Rosilene faz parte de uma geração que ainda sonha em testemunhar o fim do genocídio e da violência de gênero. “Que mulheres negras consigam sair na rua e não serem violentadas. Eu quero que as mulheres negras saiam dos índices de estudo como os principais alvos de violência doméstica, violência de gênero, feminicídio”, ressalta ao contar que espera para a próxima geração de mulheres negras uma sociedade segura e com oportunidades.

“Se hoje conseguimos denunciar o racismo, ter legislações que garantam cotas, que garantam espaços para nós, é porque muitas mulheres lutaram para que hoje consigamos ter acesso a muitas outras coisas que minha mãe, por exemplo, não teve.”

Rosilene Pimentel Gomes, 47, assistente social, mestre em políticas públicas, escritora e pesquisadora do Núcleo de Estudos e Pesquisas em Psicologia Social e Violência (NuBalaio), moradora da zona sul de São Paulo.

A pesquisadora avalia que a força da militância e da intelectualidade do feminismo negro, ao longo de décadas, trouxe outra dimensão subjetiva de ser mulher preta e agora pauta o país do futuro. 
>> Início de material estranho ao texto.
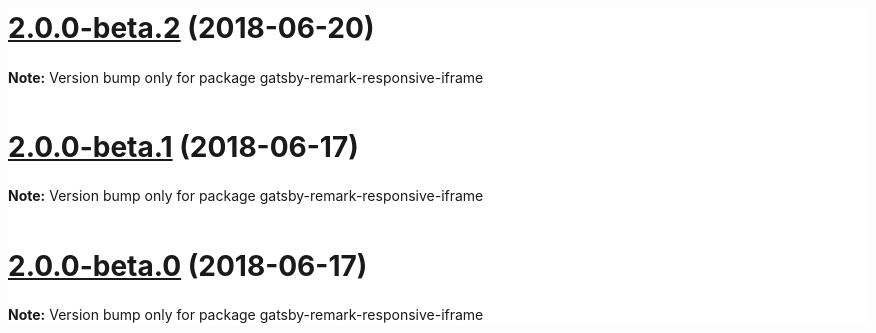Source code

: # [2.0.0-beta.2](https://github.com/gatsbyjs/gatsby/compare/gatsby-remark-responsive-iframe@2.0.0-beta.1...gatsby-remark-responsive-iframe@2.0.0-beta.2) (2018-06-20)

**Note:** Version bump only for package gatsby-remark-responsive-iframe

<a name="2.0.0-beta.1"></a>

# [2.0.0-beta.1](https://github.com/gatsbyjs/gatsby/compare/gatsby-remark-responsive-iframe@2.0.0-beta.0...gatsby-remark-responsive-iframe@2.0.0-beta.1) (2018-06-17)

**Note:** Version bump only for package gatsby-remark-responsive-iframe

<a name="2.0.0-beta.0"></a>

# [2.0.0-beta.0](https://github.com/gatsbyjs/gatsby/compare/gatsby-remark-responsive-iframe@1.4.20...gatsby-remark-responsive-iframe@2.0.0-beta.0) (2018-06-17)

**Note:** Version bump only for package gatsby-remark-responsive-iframe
“A nossa luta nos trouxe poder de fala, de expressão, de contraponto, de reconhecer o nosso saber, a nossa capacidade, a nossa diversidade”. 

Rosilene destaca que aprendeu com a mãe — que não teve acesso à educação formal, mas sempre carregou a sabedoria adquirida no território — lições que guiam seu olhar, especialmente para mães solo e para mulheres frequentemente criminalizadas pela ausência do Estado. 

“Eu saúdo todas as mais velhas, pois o que elas nos trazem é fundamental”, reforça e finaliza: “Que a próxima geração de mulheres negras siga com a nossa bandeira de luta ancestral. Que não a deixe parada”.